What do champagne, Parmegiano-Reggiano cheese, and alfajores all have in common? Well, besides being mind-bendingly delicious in their own way, each of those foods is on the European Union’s Protected Designation of Origin list (PDO). PDO status was created by the EU to specially designate food, wines, and agricultural products that have strong links to the places in which they are made, often with traditional methods – protecting that product’s name and reputation from fraudulent use.
This Eurospecific designation has now branched out into other areas of the world, with the addition of another of my absolute favourites, rooibos tea. Rooibos – “red bush” in Afrikaans – is a herbal tea that is grown in the Cedarberg region of South Africa, which can be brewed and enjoyed any way black tea is.(Seriously, a caffeine-free cuppa with a bit of milk, and a biscotti for dipping is the perfect nightcap.) Rooibos tea’s bid for EU protection is an interesting peek into the high-stakes world of food certification, as Patrick Egwu of Quartz Africa relates:
“In the past, the South African Rooibos council has been involved in legal battles over the illegal use of the product’s name in other countries. This included stopping a French company in 2013 from trademarking the name. But with the recognition, [South African Rooibos Council’s Marthane] Swart says this will solve these issues. […]

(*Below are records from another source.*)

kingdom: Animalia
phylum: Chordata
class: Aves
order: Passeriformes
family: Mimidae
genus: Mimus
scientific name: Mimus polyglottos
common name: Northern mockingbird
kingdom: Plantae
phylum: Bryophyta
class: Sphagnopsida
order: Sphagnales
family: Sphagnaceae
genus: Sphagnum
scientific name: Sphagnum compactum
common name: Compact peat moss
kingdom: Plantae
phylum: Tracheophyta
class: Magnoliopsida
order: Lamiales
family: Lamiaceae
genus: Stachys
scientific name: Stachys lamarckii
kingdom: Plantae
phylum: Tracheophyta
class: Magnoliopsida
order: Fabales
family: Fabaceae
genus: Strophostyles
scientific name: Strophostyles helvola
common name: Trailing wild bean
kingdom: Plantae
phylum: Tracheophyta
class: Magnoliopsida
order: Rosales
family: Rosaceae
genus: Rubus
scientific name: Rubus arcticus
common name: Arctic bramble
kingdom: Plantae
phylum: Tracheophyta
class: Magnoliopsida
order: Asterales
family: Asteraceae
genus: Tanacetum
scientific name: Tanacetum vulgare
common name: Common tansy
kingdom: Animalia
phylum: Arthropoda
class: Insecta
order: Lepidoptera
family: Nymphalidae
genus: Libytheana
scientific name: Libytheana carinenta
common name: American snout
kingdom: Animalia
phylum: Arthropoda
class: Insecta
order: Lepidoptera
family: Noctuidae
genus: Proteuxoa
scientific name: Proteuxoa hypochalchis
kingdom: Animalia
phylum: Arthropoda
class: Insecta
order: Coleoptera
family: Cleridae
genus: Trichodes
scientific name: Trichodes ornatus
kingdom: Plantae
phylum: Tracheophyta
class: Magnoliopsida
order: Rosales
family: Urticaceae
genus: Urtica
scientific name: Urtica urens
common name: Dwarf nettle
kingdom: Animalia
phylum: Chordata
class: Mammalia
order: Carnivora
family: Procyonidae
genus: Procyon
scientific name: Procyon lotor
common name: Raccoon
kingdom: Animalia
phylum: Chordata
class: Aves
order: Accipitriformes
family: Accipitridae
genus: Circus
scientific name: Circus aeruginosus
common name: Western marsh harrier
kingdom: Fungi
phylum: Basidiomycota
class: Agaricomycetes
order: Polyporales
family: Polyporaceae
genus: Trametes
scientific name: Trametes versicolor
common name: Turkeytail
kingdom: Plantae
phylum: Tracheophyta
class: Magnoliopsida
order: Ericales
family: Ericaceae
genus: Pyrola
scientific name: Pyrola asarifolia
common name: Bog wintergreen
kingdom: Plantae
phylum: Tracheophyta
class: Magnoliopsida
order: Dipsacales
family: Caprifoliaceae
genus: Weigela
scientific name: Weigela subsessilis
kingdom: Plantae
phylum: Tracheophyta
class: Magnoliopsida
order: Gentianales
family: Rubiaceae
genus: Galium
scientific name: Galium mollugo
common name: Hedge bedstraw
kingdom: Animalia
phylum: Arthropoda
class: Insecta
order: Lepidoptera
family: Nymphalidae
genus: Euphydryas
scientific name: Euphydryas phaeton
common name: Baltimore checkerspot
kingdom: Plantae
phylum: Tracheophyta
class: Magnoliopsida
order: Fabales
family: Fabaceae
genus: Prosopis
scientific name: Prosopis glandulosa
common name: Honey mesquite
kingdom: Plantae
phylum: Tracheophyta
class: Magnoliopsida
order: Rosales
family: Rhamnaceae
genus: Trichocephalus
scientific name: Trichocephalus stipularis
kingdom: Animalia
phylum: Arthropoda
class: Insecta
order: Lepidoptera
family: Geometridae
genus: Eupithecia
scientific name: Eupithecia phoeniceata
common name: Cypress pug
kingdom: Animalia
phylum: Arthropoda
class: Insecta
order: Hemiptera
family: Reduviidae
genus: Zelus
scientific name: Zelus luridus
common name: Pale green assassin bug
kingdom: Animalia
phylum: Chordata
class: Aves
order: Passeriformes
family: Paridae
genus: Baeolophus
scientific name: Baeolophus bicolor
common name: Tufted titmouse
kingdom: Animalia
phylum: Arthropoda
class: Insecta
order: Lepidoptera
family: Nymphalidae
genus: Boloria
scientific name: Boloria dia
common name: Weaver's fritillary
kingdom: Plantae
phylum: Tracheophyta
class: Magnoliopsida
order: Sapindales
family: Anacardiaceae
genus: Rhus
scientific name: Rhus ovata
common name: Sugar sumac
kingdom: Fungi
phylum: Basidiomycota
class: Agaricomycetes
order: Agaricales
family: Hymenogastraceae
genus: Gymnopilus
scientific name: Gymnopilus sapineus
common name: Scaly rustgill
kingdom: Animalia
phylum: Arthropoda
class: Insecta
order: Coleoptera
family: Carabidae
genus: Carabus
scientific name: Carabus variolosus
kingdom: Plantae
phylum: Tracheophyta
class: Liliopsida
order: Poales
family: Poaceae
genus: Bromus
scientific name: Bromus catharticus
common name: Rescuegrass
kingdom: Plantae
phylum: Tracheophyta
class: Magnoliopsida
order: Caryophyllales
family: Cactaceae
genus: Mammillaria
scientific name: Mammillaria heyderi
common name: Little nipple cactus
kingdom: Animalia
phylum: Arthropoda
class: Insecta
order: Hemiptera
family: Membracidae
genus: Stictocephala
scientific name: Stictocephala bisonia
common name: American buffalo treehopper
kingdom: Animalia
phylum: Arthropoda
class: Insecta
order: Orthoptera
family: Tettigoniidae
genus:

Swart told Quartz that the use of the EU PDO logo on the tea indicates quality, reliability, and originality to consumers of the product. According to a study by the European Commission, food and drinks with geographical designations generated € 77.1 ($91.7 billion) in 2017.
EU certification also results in premium pricing for products. According to Swart, ‘The European market tends to favor any product with such recognition and you can normally earn a higher price for the product,’ she says. ‘We don’t know how it will happen for Rooibos, but we are certainly hopeful that it will happen.’”
It seems that the logic of a South African product gaining EU PDO certification lies in unlocking the European market for real rooibos tea. This makes sense: The existing tea market is big, and growing, with Ireland shouldering the bulk of European consumption. If Europeans have a taste for a new flavour, rooibos could be in a perfect position for business. And I’m personally glad both industry and consumer get something out of this: Having had a cup or two of spurious blends in my day, I appreciate that someone is invested in what ends up in my cup!